**DIRECTIVE 1**:
In the overview of the modular monolith, which two tools are given as examples of distributed tracing?

**SELECTED EXCERPT**:
┌────────
A modular monolith is a single deployable application with strict internal module boundaries. It provides the organizational benefits of microservices -- independent teams, clear ownership, encapsulated domains -- without the operational complexity of distributed systems.

The modular monolith is not a stepping stone or a compromise. It is a first-class architectural pattern used by some of the most successful software companies in the world.


Why Start Here

The Distributed Systems Tax

Microservices impose a tax that teams pay whether they need the benefits or not:

  • Network reliability: Every inter-service call can fail due to network issues. You need retries, circuit breakers, timeouts, and fallback strategies.
  • Data consistency: Without shared transactions, you need sagas, compensating transactions, or eventual consistency patterns.
  • Operational overhead: Each service needs its own CI/CD pipeline, monitoring, alerting, log aggregation, and deployment strategy.
  • Debugging complexity: A single user request may traverse 10 services. Distributed tracing (Jaeger, Zipkin) becomes mandatory, not optional.
  • Service discovery: Services need to find each other. This requires a registry (Consul, Eureka) or DNS-based discovery.
  • Schema evolution: Changing an API contract between services requires coordinated deployment or versioning strategies.

For a team of 3-20 engineers, this tax often exceeds the benefits. The modular monolith eliminates all of these problems while preserving clean architecture.
└────────
**DIRECTIVE 2**:
Rewrite the records below as a JSON list of strings, with one string per line and any blank lines omitted.

**THE RECORDS**:
┌────────
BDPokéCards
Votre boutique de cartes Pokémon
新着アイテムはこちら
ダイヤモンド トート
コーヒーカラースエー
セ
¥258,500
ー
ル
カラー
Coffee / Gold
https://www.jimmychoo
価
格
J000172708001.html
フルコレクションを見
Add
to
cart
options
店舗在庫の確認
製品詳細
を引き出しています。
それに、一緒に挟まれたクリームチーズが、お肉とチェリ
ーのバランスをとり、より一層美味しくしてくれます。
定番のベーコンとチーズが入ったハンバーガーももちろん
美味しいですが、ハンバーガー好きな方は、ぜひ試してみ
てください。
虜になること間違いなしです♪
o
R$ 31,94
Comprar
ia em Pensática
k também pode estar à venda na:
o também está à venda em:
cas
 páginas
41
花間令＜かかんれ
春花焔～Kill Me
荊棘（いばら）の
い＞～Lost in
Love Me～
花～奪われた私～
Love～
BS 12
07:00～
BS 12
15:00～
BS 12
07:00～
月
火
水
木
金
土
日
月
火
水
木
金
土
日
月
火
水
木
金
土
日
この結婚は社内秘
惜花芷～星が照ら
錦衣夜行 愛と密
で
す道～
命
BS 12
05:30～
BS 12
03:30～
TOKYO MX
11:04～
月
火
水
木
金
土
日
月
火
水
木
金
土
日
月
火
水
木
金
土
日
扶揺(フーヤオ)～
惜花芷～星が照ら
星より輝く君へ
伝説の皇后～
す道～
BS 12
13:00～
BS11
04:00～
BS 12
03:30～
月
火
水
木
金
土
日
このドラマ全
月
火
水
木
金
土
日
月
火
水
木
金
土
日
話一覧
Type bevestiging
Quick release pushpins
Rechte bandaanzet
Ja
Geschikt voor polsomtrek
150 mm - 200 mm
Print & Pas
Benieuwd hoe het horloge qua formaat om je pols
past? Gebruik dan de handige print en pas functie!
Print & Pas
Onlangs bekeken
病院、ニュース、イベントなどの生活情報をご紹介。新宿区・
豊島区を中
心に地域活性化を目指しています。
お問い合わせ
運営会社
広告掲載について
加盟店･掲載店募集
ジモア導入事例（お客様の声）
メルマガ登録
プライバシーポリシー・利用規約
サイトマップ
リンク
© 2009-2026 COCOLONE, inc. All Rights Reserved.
└────────
**RESPONSE BOX 1**:
Jaeger and Zipkin.

**RESPONSE BOX 2**:
[
  "BDPokéCards",
  "Votre boutique de cartes Pokémon",
  "新着アイテムはこちら",
  "ダイヤモンド トート",
  "コーヒーカラースエー",
  "セ",
  "¥258,500",
  "ー",
  "ル",
  "カラー",
  "Coffee / Gold",
  "https://www.jimmychoo",
  "価",
  "格",
  "J000172708001.html",
  "フルコレクションを見",
  "Add",
  "to",
  "cart",
  "options",
  "店舗在庫の確認",
  "製品詳細",
  "を引き出しています。",
  "それに、一緒に挟まれたクリームチーズが、お肉とチェリ",
  "ーのバランスをとり、より一層美味しくしてくれます。",
  "定番のベーコンとチーズが入ったハンバーガーももちろん",
  "美味しいですが、ハンバーガー好きな方は、ぜひ試してみ",
  "てください。",
  "虜になること間違いなしです♪",
  "o",
  "R$ 31,94",
  "Comprar",
  "ia em Pensática",
  "k também pode estar à venda na:",
  "o também está à venda em:",
  "cas",
  " páginas",
  "41",
  "花間令＜かかんれ",
  "春花焔～Kill Me",
  "荊棘（いばら）の",
  "い＞～Lost in",
  "Love Me～",
  "花～奪われた私～",
  "Love～",
  "BS 12",
  "07:00～",
  "BS 12",
  "15:00～",
  "BS 12",
  "07:00～",
  "月",
  "火",
  "水",
  "木",
  "金",
  "土",
  "日",
  "月",
  "火",
  "水",
  "木",
  "金",
  "土",
  "日",
  "月",
  "火",
  "水",
  "木",
  "金",
  "土",
  "日",
  "この結婚は社内秘",
  "惜花芷～星が照ら",
  "錦衣夜行 愛と密",
  "で",
  "す道～",
  "命",
  "BS 12",
  "05:30～",
  "BS 12",
  "03:30～",
  "TOKYO MX",
  "11:04～",
  "月",
  "火",
  "水",
  "木",
  "金",
  "土",
  "日",
  "月",
  "火",
  "水",
  "木",
  "金",
  "土",
  "日",
  "月",
  "火",
  "水",
  "木",
  "金",
  "土",
  "日",
  "扶揺(フーヤオ)～",
  "惜花芷～星が照ら",
  "星より輝く君へ",
  "伝説の皇后～",
  "す道～",
  "BS 12",
  "13:00～",
  "BS11",
  "04:00～",
  "BS 12",
  "03:30～",
  "月",
  "火",
  "水",
  "木",
  "金",
  "土",
  "日",
  "このドラマ全",
  "月",
  "火",
  "水",
  "木",
  "金",
  "土",
  "日",
  "月",
  "火",
  "水",
  "木",
  "金",
  "土",
  "日",
  "話一覧",
  "Type bevestiging",
  "Quick release pushpins",
  "Rechte bandaanzet",
  "Ja",
  "Geschikt voor polsomtrek",
  "150 mm - 200 mm",
  "Print & Pas",
  "Benieuwd hoe het horloge qua formaat om je pols",
  "past? Gebruik dan de handige print en pas functie!",
  "Print & Pas",
  "Onlangs bekeken",
  "病院、ニュース、イベントなどの生活情報をご紹介。新宿区・",
  "豊島区を中",
  "心に地域活性化を目指しています。",
  "お問い合わせ",
  "運営会社",
  "広告掲載について",
  "加盟店･掲載店募集",
  "ジモア導入事例（お客様の声）",
  "メルマガ登録",
  "プライバシーポリシー・利用規約",
  "サイトマップ",
  "リンク",
  "© 2009-2026 COCOLONE, inc. All Rights Reserved."
]